According to Google, Gemini 2.5 Pro outperforms its previous frontier AI models, as well as some of the competing leading AI models, on several benchmarks. Specifically, the company has designed Gemini 2.5 to excel at creating visually compelling web apps and agentic coding applications.
In an evaluation measuring code editing, called Aider Polyglot, Google claims that Gemini 2.5 Pro scores 68.6%, outperforming top AI models from OpenAI, Anthropic, and Chinese AI lab DeepSeek. On another test measuring software dev abilities, SWE-bench Verified, Gemini 2.5 Pro scores 63.8%, outperforming OpenAI's o3-mini and DeepSeek's R1, but underperforming Anthropic's Claude 3.7 Sonnet, which scored 70.3%.
On Humanity's Last Exam — a multimodal test including thousands of crowdsourced questions around math, humanities, and the natural sciences — Google says Gemini 2.5 Pro scores 18.8%, outperforming leading AI models from OpenAI, Anthropic, and DeepSeek.
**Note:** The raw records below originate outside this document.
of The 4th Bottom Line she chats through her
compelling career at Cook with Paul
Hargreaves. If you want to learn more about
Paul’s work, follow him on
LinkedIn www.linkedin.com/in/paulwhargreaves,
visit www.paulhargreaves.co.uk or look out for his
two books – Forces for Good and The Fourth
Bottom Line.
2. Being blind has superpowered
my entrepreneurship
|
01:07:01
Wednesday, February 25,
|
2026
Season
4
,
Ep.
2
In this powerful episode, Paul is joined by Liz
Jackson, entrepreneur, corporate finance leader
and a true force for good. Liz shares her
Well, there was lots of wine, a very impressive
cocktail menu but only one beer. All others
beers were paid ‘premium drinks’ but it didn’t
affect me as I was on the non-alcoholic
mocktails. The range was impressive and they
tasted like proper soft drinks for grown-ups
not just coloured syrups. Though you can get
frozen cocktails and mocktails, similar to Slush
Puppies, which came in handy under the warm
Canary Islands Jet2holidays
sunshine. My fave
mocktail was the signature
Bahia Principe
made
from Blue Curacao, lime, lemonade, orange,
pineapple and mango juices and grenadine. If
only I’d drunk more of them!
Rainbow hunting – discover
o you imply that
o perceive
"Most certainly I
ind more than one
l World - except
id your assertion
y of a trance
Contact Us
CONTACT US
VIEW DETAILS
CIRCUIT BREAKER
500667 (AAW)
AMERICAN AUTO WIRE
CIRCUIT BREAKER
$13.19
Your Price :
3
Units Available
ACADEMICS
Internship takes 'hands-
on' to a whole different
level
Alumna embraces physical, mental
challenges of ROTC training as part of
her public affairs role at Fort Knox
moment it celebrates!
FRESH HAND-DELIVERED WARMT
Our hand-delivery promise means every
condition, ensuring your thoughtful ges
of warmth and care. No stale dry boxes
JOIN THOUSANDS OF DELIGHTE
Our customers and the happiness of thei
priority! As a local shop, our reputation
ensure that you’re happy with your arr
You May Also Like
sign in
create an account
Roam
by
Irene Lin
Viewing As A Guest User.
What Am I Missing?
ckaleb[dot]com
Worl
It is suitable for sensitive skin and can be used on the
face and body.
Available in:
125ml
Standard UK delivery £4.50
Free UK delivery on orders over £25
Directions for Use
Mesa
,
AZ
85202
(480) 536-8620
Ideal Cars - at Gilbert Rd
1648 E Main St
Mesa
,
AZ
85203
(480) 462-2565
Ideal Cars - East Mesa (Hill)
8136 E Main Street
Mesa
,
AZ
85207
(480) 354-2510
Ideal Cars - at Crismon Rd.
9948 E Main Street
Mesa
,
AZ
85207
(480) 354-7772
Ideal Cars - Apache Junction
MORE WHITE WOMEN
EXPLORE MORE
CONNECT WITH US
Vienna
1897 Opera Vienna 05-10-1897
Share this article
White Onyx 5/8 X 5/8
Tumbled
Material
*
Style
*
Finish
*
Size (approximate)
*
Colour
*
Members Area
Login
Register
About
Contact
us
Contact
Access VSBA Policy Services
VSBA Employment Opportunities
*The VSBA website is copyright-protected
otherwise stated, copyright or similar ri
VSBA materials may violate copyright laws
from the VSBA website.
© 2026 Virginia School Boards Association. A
One of the notable features of Gemini 2.5 Pro is its ability to intake large amounts of data. Google says the model is shipping with a 1 million token context window, which means it can process roughly 750,000 words in a single prompt. That's longer than the entire Lord of The Rings book series. The company has also announced that a 2 million token context window is coming soon.
While Google has experimented with AI reasoning models before, Gemini 2.5 represents the company's most serious competitor to OpenAI's o series of models yet. The implications of this development are significant, as AI reasoning models have the potential to revolutionize industries such as software development, scientific research, and education.
However, the pricing of the Gemini 2.5 Pro API remains unclear, and Google has not shared any details on this front. As the AI landscape continues to evolve, it will be interesting to see how Gemini 2.5 Pro is adopted by developers and the impact it has on the industry.